Records for the task:
========
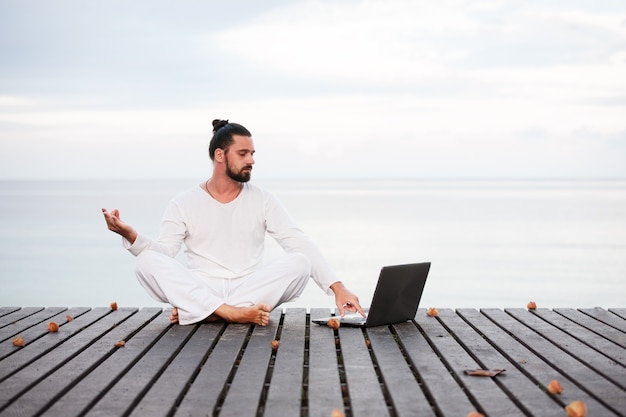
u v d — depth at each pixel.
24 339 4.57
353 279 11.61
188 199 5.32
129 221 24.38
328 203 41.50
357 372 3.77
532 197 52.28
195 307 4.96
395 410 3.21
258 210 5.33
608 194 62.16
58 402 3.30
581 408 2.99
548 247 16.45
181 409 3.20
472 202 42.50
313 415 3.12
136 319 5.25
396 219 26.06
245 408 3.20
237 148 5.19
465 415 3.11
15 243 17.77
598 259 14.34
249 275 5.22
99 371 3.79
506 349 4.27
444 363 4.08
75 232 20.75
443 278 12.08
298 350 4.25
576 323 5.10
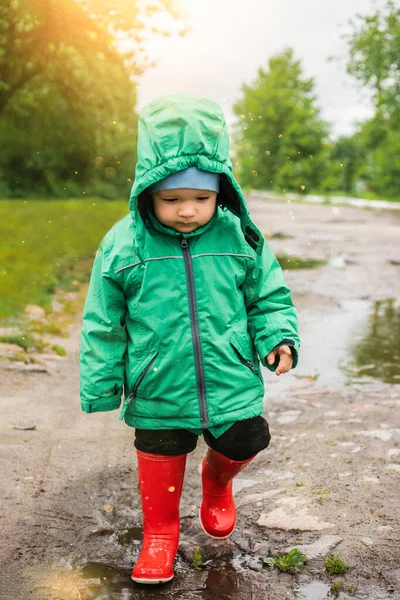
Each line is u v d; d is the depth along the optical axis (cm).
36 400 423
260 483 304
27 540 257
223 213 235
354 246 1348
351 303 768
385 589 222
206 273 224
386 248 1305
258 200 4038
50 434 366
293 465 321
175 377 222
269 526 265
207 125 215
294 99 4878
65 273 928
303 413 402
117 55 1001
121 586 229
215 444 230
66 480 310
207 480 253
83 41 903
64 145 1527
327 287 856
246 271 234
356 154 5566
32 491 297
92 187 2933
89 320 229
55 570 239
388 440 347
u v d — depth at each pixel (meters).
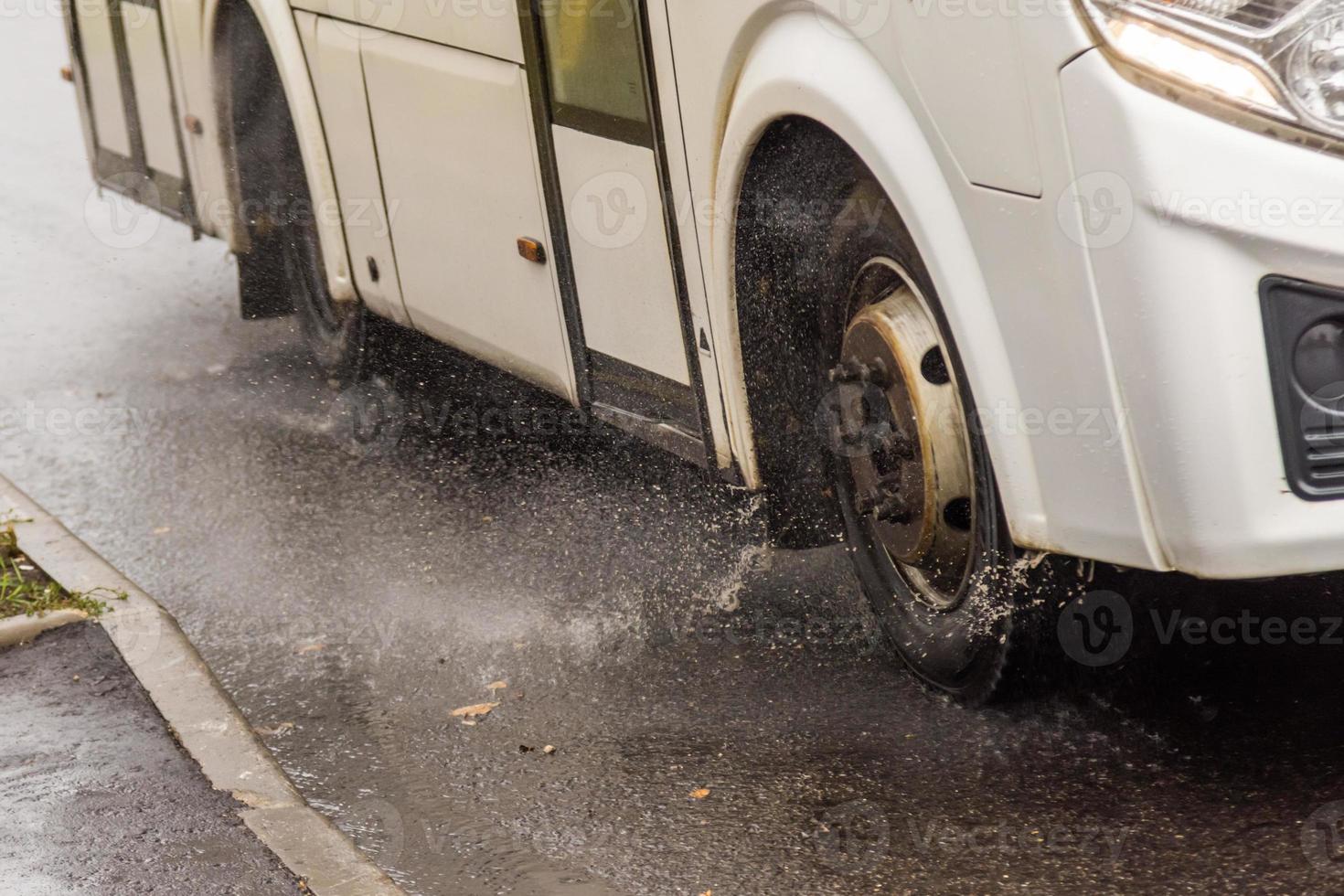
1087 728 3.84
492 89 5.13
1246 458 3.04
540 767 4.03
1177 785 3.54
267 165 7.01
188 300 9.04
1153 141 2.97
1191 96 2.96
========
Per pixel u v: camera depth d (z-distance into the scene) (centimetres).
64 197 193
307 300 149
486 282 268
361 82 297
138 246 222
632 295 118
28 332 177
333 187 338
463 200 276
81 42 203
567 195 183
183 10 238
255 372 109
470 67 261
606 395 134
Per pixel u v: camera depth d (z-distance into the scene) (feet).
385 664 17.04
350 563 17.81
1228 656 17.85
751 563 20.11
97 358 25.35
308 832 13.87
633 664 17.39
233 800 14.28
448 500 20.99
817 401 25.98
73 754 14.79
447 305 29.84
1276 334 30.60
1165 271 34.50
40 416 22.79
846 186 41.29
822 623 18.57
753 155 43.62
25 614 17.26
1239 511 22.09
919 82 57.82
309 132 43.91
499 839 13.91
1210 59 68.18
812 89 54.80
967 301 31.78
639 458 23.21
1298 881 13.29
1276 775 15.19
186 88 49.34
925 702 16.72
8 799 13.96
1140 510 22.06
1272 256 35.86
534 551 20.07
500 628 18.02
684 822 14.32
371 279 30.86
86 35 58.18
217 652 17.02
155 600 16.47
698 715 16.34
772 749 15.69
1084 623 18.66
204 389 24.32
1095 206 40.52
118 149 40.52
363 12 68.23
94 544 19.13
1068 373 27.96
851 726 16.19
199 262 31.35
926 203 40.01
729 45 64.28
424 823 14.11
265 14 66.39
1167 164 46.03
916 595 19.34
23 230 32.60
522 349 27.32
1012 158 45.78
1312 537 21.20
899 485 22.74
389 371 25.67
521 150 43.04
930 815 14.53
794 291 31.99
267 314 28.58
========
Going back over the entries above, copy word for word every line from the one that has "357 372 3.77" on through the one that has "443 278 12.08".

Answer for this exercise:
357 372 3.77
532 197 52.28
195 307 4.96
395 410 3.21
258 210 5.33
608 194 62.16
58 402 3.30
581 408 2.99
548 247 16.45
181 409 3.20
472 202 42.50
313 415 3.12
136 319 5.25
396 219 26.06
245 408 3.20
237 148 5.19
465 415 3.11
15 243 17.77
598 259 14.34
249 275 5.22
99 371 3.79
506 349 4.27
444 363 4.08
75 232 20.75
443 278 12.08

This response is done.